◆ WHAT TO PRODUCE:
Where a line in the records below contains the string "works", tally it; give only the final number.
MATERIAL FOR THIS EXERCISE Start Marker
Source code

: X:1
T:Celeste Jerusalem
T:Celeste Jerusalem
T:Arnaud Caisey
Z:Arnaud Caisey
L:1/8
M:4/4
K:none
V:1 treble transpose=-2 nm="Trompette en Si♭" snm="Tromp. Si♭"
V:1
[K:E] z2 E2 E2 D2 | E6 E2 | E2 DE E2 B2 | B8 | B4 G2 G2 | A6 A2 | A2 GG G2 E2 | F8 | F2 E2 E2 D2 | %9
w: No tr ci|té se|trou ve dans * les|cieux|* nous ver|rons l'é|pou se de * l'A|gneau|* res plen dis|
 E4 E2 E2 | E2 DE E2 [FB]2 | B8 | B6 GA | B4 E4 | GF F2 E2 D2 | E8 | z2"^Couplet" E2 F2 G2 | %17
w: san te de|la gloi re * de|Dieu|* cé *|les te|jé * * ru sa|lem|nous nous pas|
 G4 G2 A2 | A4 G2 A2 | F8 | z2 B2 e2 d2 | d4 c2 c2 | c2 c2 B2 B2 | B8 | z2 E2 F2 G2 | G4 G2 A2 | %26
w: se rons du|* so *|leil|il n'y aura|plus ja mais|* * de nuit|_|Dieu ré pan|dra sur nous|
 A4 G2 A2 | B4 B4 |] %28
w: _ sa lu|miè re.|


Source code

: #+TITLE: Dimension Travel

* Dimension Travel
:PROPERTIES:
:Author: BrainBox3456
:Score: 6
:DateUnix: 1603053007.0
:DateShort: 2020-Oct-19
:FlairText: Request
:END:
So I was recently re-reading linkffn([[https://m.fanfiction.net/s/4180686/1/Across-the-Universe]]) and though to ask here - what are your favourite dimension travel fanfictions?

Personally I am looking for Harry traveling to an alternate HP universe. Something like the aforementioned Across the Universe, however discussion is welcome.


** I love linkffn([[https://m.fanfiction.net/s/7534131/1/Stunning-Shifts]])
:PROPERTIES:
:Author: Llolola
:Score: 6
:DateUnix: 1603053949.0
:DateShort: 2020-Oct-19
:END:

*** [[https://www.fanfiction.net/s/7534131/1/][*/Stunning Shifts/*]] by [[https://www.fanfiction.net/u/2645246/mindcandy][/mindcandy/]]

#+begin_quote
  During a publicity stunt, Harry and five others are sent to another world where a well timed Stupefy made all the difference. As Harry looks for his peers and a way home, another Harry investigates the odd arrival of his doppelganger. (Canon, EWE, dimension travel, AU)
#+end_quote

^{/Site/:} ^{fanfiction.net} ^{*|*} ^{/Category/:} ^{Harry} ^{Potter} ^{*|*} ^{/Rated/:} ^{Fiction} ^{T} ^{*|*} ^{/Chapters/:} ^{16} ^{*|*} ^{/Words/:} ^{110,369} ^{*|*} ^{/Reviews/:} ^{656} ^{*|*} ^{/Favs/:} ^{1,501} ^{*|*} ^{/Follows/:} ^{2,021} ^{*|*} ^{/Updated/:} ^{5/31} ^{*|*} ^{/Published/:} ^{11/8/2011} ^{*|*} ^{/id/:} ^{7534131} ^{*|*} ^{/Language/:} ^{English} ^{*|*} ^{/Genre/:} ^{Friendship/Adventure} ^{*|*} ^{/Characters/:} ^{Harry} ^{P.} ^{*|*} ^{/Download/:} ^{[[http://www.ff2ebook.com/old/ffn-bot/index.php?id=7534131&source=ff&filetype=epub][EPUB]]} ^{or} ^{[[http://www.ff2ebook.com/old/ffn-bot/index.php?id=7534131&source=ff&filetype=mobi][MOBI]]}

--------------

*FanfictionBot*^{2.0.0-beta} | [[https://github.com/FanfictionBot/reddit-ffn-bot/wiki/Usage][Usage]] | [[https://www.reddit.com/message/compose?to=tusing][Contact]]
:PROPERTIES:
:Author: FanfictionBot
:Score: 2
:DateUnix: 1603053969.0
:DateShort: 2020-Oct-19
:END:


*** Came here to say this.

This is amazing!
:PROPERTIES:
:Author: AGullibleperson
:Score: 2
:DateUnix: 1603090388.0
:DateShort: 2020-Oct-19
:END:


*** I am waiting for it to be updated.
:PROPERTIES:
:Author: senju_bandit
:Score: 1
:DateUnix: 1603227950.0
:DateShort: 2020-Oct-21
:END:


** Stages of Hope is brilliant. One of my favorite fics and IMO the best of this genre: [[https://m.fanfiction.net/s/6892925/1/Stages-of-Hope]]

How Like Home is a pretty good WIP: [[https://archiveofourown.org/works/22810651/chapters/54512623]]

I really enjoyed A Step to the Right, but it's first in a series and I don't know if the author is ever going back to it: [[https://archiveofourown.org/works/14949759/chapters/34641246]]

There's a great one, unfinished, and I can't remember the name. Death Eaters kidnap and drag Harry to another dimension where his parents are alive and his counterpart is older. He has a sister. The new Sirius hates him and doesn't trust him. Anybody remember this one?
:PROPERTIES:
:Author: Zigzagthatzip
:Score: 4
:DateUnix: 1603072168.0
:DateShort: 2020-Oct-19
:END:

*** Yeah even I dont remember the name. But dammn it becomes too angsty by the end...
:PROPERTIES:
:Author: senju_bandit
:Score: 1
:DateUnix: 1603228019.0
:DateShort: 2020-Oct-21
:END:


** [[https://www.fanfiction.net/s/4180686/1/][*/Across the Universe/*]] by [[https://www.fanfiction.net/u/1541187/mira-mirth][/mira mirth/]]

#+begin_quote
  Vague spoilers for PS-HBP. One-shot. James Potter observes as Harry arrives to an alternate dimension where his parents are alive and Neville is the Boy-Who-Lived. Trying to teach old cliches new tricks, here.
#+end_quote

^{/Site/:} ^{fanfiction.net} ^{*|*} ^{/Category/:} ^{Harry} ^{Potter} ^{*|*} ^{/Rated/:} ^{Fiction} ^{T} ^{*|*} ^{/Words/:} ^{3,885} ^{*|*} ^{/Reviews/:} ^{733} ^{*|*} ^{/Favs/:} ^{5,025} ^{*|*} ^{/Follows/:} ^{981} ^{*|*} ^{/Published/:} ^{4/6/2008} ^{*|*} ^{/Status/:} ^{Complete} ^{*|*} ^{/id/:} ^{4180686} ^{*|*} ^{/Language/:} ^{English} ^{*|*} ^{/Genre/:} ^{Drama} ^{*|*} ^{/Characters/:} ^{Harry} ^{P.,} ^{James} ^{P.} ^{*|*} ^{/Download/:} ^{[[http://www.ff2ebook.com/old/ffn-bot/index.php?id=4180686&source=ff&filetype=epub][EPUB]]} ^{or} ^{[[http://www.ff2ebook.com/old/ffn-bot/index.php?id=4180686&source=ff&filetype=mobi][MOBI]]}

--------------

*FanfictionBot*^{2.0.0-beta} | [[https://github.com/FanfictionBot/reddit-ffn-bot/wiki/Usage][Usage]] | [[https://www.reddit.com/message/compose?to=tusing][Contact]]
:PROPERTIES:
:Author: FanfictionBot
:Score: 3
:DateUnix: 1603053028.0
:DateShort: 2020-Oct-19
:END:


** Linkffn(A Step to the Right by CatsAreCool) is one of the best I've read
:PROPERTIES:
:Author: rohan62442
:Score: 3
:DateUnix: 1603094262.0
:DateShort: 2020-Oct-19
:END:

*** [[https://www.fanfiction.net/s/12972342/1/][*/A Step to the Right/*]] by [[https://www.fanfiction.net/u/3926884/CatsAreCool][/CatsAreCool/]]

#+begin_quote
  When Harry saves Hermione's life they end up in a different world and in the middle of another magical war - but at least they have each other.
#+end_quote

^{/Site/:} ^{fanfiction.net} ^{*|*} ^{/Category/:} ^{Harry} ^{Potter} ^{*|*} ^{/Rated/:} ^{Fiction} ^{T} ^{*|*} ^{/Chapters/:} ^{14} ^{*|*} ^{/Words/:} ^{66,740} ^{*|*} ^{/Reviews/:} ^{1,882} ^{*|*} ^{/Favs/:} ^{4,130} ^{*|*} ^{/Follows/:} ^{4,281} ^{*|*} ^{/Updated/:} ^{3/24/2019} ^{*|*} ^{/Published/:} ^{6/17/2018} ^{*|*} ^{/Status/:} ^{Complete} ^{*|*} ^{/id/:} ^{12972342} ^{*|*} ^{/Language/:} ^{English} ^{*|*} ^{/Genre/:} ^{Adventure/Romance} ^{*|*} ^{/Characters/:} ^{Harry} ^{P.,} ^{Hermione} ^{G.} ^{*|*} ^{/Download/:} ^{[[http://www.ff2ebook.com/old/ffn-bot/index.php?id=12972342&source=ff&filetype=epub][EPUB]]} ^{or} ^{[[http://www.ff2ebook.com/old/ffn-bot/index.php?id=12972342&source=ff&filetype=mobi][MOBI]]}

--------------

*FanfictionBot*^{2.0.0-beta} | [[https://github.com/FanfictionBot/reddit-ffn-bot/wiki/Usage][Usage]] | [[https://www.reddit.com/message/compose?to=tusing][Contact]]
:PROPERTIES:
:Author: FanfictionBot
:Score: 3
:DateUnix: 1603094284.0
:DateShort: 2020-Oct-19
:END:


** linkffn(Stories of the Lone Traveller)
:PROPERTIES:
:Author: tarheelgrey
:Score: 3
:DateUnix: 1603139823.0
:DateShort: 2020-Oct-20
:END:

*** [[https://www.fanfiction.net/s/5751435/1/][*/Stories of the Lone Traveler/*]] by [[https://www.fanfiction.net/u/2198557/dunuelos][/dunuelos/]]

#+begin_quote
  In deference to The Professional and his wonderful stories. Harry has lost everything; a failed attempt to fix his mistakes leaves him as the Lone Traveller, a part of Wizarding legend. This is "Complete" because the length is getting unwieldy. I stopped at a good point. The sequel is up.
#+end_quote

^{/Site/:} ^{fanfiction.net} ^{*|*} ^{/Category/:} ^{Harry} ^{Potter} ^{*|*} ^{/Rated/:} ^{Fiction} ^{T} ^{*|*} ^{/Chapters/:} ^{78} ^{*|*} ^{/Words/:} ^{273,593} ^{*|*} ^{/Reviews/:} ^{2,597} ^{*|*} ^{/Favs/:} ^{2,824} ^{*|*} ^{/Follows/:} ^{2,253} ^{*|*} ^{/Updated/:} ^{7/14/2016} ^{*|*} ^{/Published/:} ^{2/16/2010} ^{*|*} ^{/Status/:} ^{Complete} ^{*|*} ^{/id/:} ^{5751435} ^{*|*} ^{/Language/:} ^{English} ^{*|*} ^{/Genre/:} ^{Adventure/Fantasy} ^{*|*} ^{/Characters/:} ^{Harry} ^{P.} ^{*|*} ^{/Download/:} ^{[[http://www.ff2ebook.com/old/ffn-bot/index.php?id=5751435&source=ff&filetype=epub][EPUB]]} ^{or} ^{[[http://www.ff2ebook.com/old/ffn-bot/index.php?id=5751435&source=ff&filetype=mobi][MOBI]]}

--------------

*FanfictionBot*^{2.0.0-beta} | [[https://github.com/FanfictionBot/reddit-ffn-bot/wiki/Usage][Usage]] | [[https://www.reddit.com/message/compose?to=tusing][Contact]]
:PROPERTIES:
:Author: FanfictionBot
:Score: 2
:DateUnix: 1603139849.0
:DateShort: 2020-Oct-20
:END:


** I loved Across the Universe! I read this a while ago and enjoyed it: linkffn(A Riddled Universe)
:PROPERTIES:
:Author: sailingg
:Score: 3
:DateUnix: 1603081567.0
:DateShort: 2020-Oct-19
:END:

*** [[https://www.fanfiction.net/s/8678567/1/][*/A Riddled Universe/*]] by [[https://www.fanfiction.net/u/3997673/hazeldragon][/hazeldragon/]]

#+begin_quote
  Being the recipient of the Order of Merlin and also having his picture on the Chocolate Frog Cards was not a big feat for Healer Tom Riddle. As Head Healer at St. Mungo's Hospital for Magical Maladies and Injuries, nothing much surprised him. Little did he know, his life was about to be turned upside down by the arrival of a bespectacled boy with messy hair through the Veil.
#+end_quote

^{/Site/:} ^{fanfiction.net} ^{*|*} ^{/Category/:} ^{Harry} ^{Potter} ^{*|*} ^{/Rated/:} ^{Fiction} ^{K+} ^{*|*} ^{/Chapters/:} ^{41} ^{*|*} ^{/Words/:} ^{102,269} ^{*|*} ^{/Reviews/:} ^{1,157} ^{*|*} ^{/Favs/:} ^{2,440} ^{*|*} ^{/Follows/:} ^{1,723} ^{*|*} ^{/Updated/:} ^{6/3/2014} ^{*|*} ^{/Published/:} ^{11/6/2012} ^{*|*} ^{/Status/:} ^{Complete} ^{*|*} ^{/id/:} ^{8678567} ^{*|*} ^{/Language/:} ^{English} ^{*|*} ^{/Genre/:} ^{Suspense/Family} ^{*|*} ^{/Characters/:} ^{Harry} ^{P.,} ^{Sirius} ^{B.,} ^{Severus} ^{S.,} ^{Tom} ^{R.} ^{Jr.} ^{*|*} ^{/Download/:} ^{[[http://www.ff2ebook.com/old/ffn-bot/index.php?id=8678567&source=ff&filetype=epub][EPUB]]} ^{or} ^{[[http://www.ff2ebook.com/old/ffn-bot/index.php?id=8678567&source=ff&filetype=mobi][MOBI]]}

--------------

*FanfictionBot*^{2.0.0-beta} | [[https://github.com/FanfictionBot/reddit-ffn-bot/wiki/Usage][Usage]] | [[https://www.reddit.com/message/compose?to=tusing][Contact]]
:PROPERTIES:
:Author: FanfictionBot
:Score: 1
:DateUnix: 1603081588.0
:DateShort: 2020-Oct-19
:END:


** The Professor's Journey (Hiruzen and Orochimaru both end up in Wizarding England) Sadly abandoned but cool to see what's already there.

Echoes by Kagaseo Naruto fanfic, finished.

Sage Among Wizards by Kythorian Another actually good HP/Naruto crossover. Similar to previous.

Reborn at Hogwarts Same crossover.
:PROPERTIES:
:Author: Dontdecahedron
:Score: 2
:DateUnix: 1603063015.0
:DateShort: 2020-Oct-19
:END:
MATERIAL FOR THIS EXERCISE End Marker
◆ EXERCISE OUTPUT:
2